(PASSAGE PROVIDED begins)
Use cuda-pathfinder in `build-system.requires` by rwgk · Pull Request #1817 · NVIDIA/cuda-python

rwgk · 2026-03-25T00:10:43Z

Follow-up to #1801. Closes the build-time integration gap identified in #1803.

The main point of this PR is to firmly establish cuda-pathfinder as a tool usable at build time, not just at runtime.

The build hooks in cuda_bindings and cuda_core now use cuda.pathfinder.get_cuda_path_or_home() to resolve CUDA_PATH/CUDA_HOME, replacing the previous inline os.environ.get() fallback.

Unfortunately a helper function (_import_get_cuda_path_or_home()) is needed because PEP 517 isolated build environments shadow the cuda namespace package, preventing normal import cuda.pathfinder. Discussion #1887 serves as a platform for advertising the helper function. The use in cuda_bindings and cuda_core is essentially a unit test to ensure the helper function works as intended. Discussion #1887 will be kept up-to-dated as the Python ecosystem evolves. It is also a place where users can report problems.

Technical details

Pin cuda-pathfinder>=1.5 in build-system.requires for cuda_bindings and cuda_core.
Namespace fix for PEP 517 isolated builds: The _import_get_cuda_path_or_home() helper detects namespace shadowing and uses importlib.metadata to precisely locate the installed cuda-pathfinder, then fixes cuda.__path__ so the import succeeds.
Test updates: cuda_core/tests/test_build_hooks.py adds get_cuda_path_or_home.cache_clear() calls so monkeypatched env vars take effect.
(PASSAGE PROVIDED ends)
(GIVEN DATA begins)
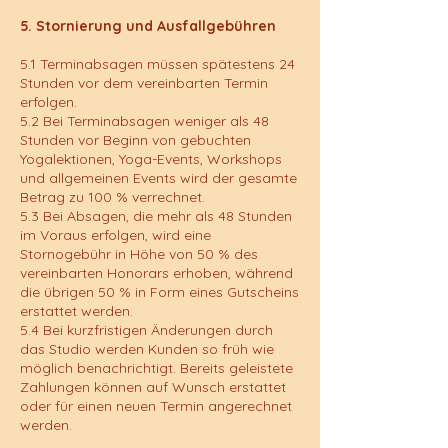
5. Stornierung und Ausfallgebühren
5.1 Terminabsagen müssen spätestens 24
Stunden vor dem vereinbarten Termin
erfolgen.
5.2 Bei Terminabsagen weniger als 48
Stunden vor Beginn von gebuchten
Yogalektionen, Yoga-Events, Workshops
und allgemeinen Events wird der gesamte
Betrag zu 100 % verrechnet.
5.3 Bei Absagen, die mehr als 48 Stunden
im Voraus erfolgen, wird eine
Stornogebühr in Höhe von 50 % des
vereinbarten Honorars erhoben, während
die übrigen 50 % in Form eines Gutscheins
erstattet werden.
5.4 Bei kurzfristigen Änderungen durch
das Studio werden Kunden so früh wie
möglich benachrichtigt. Bereits geleistete
Zahlungen können auf Wunsch erstattet
oder für einen neuen Termin angerechnet
werden.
(GIVEN DATA ends)
YOUR TASK >>
Extend the pull request description about using cuda-pathfinder at build time, picking up right after its last sentence. The saved entries play no part in what comes next.

ANSWER TO THE EXERCISE >>
Pin cuda-pathfinder>=1.5 in both build-system.requires and project.dependencies. Made-with: Cursor

The previous 1.3.4a0 was a stale value that could confuse someone. Made-with: Cursor

copy-pr-bot · 2026-03-25T00:10:47Z

Auto-sync is disabled for draft pull requests in this repository. Workflows must be run manually.

Contributors can view more details about this message here.

rwgk · 2026-03-25T00:11:14Z

/ok to test

rparolin · 2026-03-25T17:57:41Z

cuda_core/build_hooks.py

 COMPILE_FOR_COVERAGE = bool(int(os.environ.get("CUDA_PYTHON_COVERAGE", "0")))


+# Please keep in sync with the copy in cuda_bindings/build_hooks.py.


We should avoid duplicating implementations. Could we not hoist this into a separate file and import from both?

We should avoid duplicating implementations.

Agreed

Could we not hoist this into a separate file and import from both?

No 😭

In the words of Cursor Opus 4.6 1M Thinking:

There's no reasonable way to share code between the two build_hooks.py files:

Each is a PEP 517 build backend loaded via backend-path=["."] from its own package directory (cuda_bindings/ or cuda_core/). They can't import from the monorepo root or from each other.

The function exists because cuda.pathfinder can't be imported normally in this context — so it can't live inside cuda-pathfinder either.

A shared helper package in build-system.requires would be massive overkill for ~15 lines of stable code.

The only alternatives are worse: a new PyPI package just for this, importlib file-path hacks, or copying a shared file into both directories at CI time.

The "please keep in sync" comments are the pragmatic solution here.

We have other existing cases of "please keep in sync" that are impractical to avoid.

It just crossed my mind: a pre-commit check to enforce that they stay in sync is probably pretty easy to implement.

rparolin · 2026-03-25T18:00:11Z

cuda_core/build_hooks.py

+            if os.path.isdir(os.path.join(sp_cuda, "pathfinder")):
+                cuda.__path__ = list(cuda.__path__) + [sp_cuda]
+                break
+        import cuda.pathfinder


Should we include some message explaining that we iterated through sys.path looking for pathfinder and couldn't find it? That seems to be important information that would be missing from just throwing we couldn't import pathfinder module.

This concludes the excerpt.